In November 1991, using U.S.-supplied M-16 assault rifles, the Indonesian army opened fire on
peaceful Timorese demonstrators. The soldiers killed 50-150 demonstrators who were proceeding to
a cemetery in Dili, the capitol of Timor, in a memorial for a man previously killed by the military.

The 1996 Nobel Peace Prize was awarded to Carlos Filipe Ximenes Belo, East Timor's Roman
Catholic Bishop, and to Jose Ramos-Horta, who has long advocated a referendum by the Timorese
public on the question of independence. Click here to read a 23 July 1997 Washinton Times op-ed by
Ramos-Horta supporting the U.S. and international Code of Conduct on Arms Transfers.

Not all protest against Indonesian rule is peaceful. In the wake of the May 1997 elections, separatist
rebels bombed a police truck with grenades killing 17 officers during one of the worst outbreaks of
violence in years in the disputed territory. At least 41 people were killed in rebel attacks.

Historically, the United States has been a leading supporter of the Indonesian military.
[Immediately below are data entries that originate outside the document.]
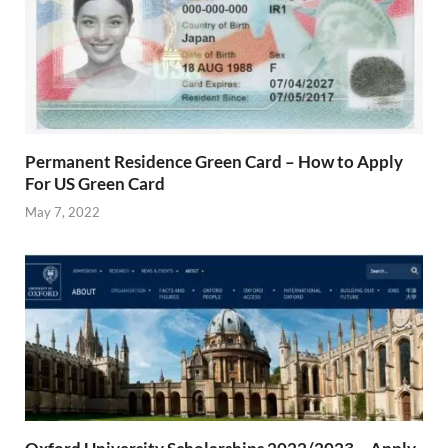
Permanent Residence Green Card – How to Apply
For US Green Card
May 7, 2022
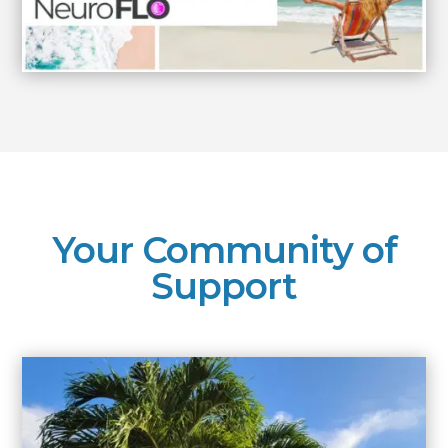
Your Community of
Support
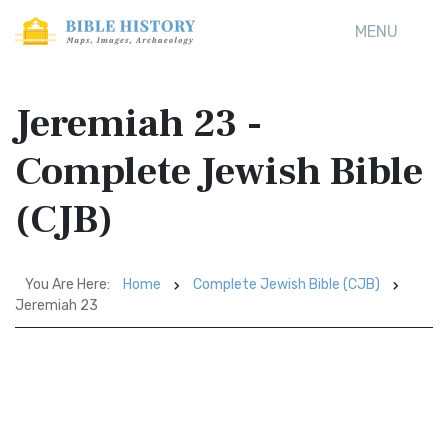
MENU
Jeremiah 23 -
Complete Jewish Bible
(CJB)
You Are Here:
Home
Complete Jewish Bible (CJB)
Jeremiah 23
In 1992, because of the massacre in Dili in the preceding November, the Congress cut off further
military training for Indonesia. Responding to Congressional and citizen pressure, in 1994 the U.S.
State Department banned the sale to Indonesia of small arms, riot gear, and other "crowd control"
technologies which could be used to commit human rights abuses. But U.S. policy still permits the sale
of larger, more expensive weapons, such as F-16 fighter/bomber jets. The administration claims that
F-16s are not likely to be used to commit human rights abuses, and during 1996-97 it advocated the
sale of nine of the aircraft to Indonesia. On 6 June of this year, citing criticism from the U.S. Congress,
Indonesia canceled its order for the jets.